* **What is needed**:
Given the records below, would you repeat exactly the lines that begin at the one containing "Étalonné lors de la" and end at the one containing "коррупцией (ВК). Во главе новой", inclusive?

++++ Source material ++++

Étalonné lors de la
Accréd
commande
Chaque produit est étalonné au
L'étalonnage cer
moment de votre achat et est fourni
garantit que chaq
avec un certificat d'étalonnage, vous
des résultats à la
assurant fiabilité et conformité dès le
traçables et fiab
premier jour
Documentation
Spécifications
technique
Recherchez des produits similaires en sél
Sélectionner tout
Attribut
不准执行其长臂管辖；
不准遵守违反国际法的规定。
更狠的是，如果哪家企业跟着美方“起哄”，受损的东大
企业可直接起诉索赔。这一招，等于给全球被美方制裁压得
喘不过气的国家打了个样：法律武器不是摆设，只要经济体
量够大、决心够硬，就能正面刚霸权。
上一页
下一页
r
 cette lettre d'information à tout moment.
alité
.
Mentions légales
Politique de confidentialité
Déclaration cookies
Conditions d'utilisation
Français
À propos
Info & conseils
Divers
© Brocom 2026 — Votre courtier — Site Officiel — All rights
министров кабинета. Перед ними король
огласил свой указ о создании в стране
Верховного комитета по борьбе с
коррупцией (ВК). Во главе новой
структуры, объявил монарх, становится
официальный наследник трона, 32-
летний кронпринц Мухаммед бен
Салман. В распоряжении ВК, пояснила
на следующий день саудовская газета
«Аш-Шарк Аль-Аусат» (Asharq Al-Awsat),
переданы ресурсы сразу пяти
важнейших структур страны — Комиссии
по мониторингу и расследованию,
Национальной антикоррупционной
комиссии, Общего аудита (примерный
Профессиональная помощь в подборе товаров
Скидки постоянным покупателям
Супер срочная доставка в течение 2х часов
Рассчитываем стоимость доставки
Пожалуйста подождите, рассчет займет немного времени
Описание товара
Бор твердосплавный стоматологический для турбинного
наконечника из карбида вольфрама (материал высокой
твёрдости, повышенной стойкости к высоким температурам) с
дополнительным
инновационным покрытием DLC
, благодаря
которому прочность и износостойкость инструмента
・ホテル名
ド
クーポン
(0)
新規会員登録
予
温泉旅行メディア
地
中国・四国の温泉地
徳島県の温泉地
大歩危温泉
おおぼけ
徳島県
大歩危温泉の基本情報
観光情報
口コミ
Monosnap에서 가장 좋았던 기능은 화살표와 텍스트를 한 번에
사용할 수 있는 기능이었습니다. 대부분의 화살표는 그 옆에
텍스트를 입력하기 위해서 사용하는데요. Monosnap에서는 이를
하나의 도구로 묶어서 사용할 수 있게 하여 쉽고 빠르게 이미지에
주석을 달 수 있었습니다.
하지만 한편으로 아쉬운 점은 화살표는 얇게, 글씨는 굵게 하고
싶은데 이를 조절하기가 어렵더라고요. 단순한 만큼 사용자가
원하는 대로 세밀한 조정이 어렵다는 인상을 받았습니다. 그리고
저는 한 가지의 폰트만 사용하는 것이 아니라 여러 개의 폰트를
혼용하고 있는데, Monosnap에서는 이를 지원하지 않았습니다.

++++
++++ Source material ++++

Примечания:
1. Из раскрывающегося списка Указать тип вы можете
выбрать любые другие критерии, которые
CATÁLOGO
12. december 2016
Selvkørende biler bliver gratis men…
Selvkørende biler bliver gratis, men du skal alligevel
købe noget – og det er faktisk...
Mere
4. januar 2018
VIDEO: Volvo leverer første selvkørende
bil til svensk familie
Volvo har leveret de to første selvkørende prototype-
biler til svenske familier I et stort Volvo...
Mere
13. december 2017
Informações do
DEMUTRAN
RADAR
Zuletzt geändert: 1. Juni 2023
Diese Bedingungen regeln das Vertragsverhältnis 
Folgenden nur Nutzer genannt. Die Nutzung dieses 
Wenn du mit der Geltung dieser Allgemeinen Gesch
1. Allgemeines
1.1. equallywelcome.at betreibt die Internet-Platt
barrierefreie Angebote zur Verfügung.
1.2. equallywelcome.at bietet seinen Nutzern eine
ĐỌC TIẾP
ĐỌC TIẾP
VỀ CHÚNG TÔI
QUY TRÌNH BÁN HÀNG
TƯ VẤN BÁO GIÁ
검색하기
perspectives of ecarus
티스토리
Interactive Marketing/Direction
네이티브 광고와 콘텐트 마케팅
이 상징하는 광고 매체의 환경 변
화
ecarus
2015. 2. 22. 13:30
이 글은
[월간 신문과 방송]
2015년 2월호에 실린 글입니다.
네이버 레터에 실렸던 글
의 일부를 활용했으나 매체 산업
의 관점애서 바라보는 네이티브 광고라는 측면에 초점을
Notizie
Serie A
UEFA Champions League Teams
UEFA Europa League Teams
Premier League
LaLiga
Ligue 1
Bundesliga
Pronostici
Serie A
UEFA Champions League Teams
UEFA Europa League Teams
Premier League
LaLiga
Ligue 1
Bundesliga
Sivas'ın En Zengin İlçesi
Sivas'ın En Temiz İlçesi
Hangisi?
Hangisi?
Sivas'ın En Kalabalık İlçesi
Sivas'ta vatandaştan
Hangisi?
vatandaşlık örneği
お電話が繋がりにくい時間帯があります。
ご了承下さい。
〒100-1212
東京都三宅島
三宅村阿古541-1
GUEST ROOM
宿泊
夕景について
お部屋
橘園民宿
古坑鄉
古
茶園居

++++

* **Finished exercise**:
Étalonné lors de la
Accréd
commande
Chaque produit est étalonné au
L'étalonnage cer
moment de votre achat et est fourni
garantit que chaq
avec un certificat d'étalonnage, vous
des résultats à la
assurant fiabilité et conformité dès le
traçables et fiab
premier jour
Documentation
Spécifications
technique
Recherchez des produits similaires en sél
Sélectionner tout
Attribut
不准执行其长臂管辖；
不准遵守违反国际法的规定。
更狠的是，如果哪家企业跟着美方“起哄”，受损的东大
企业可直接起诉索赔。这一招，等于给全球被美方制裁压得
喘不过气的国家打了个样：法律武器不是摆设，只要经济体
量够大、决心够硬，就能正面刚霸权。
上一页
下一页
r
 cette lettre d'information à tout moment.
alité
.
Mentions légales
Politique de confidentialité
Déclaration cookies
Conditions d'utilisation
Français
À propos
Info & conseils
Divers
© Brocom 2026 — Votre courtier — Site Officiel — All rights
министров кабинета. Перед ними король
огласил свой указ о создании в стране
Верховного комитета по борьбе с
коррупцией (ВК). Во главе новой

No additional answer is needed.